Shah Shujah thus lost the crown and fled to exile in the Sikh Empire, where he began plans to reclaim Afghanistan under his own rule.

==Siege of Kandahar==
Seeking to launch another attempt to reclaim his rule in Afghanistan, Shah Shujah marched his men through the Bolan Pass in April, which coincided with Ranjit Singh moving from Lahore to attack Peshawar and dislodge Barakzai rule there. In May 1834, Shah Shujah reached Kandahar and besieged the city, but had trouble effectively storming it due to lack of siege equipment and poor quality of troops. Despite this, Shah Shujah had a great numerical superiority over his Barakzai enemies, with some estimations that his army had reached a size of over 80,000 men. Despite this, Shah Shujah feared the arrival of Dost Mohammad to aid his half-brothers in Kandahar, but still believed he was miles from reaching Kandahar.

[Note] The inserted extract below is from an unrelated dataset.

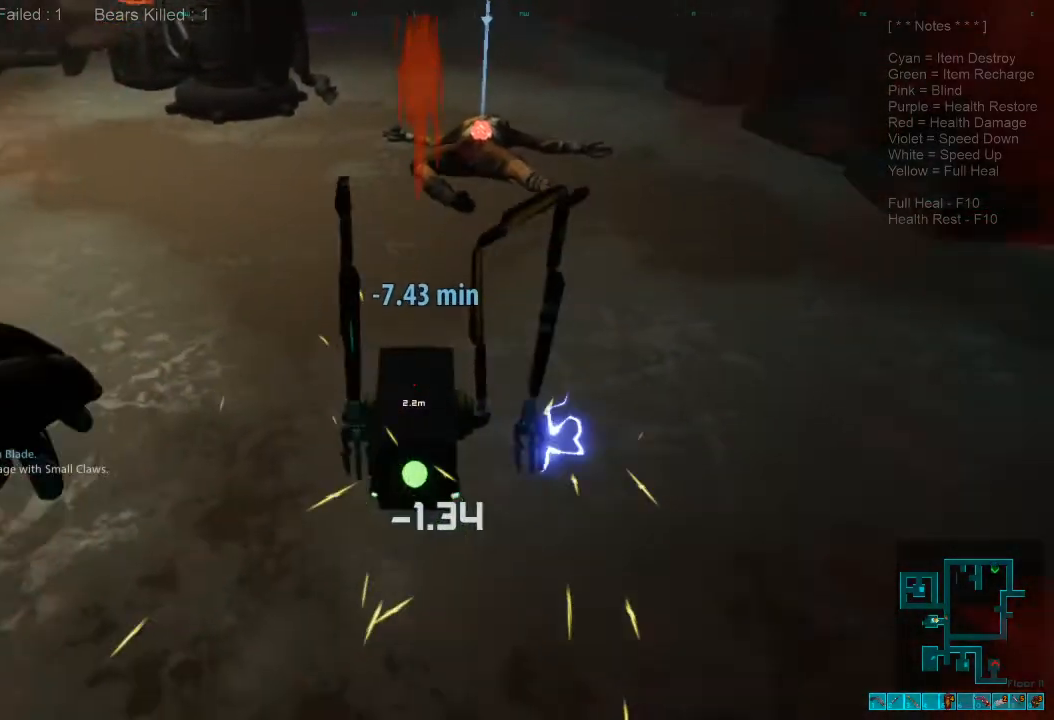
{"keys": [], "mouse": [], "events": [[100, "mouse_left", "down"], [200, "mouse_left", "up"], [267, "mouse_left", "down"], [433, "mouse_left", "up"], [467, "s", "up"]]}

On 29 June, the Shah Shujah ordered his men to scale the walls of Kandahar with ladders, however they were defeated, with many being killed and wounded from the failed assault. Short skirmishes followed after this until Dost Mohammad Khan had arrived, who now began clashing with Shah Shujah's force. When Dost Mohammad arrived, skirmishes and clashes broke out even further, and at one point, Shah Shujah chose to fight in the day instead of night, wishing to give his soldiers time to rest after being fatigued. Thus, Shah Shujah began battle again and overcame Dost Mohammad's force, who was slowly being pushed back, as Shah Shujah's forces reached the walls of Kandahar. However, following this, much of the Barakzai troops who had drawn up on the flanks began engaging Shah Shujah's armies, with over 3,000 men under Dost Mohammad Khan and Sardar Mir Afzal Khan. Sardar Mir Afzal Khan himself attacked Shah Shujah. Shah Shujah was wounded during the battle, fearing to be captured, fled. When his forces saw him fleeing, they abandoned and fled the battlefield. As the rout commenced, an English general, William Campbell, was wounded and also captured by the Barakzai forces.

==Aftermath==
With this, Shah Shujah was forced to withdraw, and leave behind all his baggage. Amongst the baggage captured, Dost Mohammad found out of British aid in the expedition of Shah Shujah. This would not be the last attempt of Shah Shujah to seize the throne of Afghanistan, as in 1839, he, alongside British forces would contend with Dost Mohammad Khan for rule over Kabul in the First Anglo-Afghan War.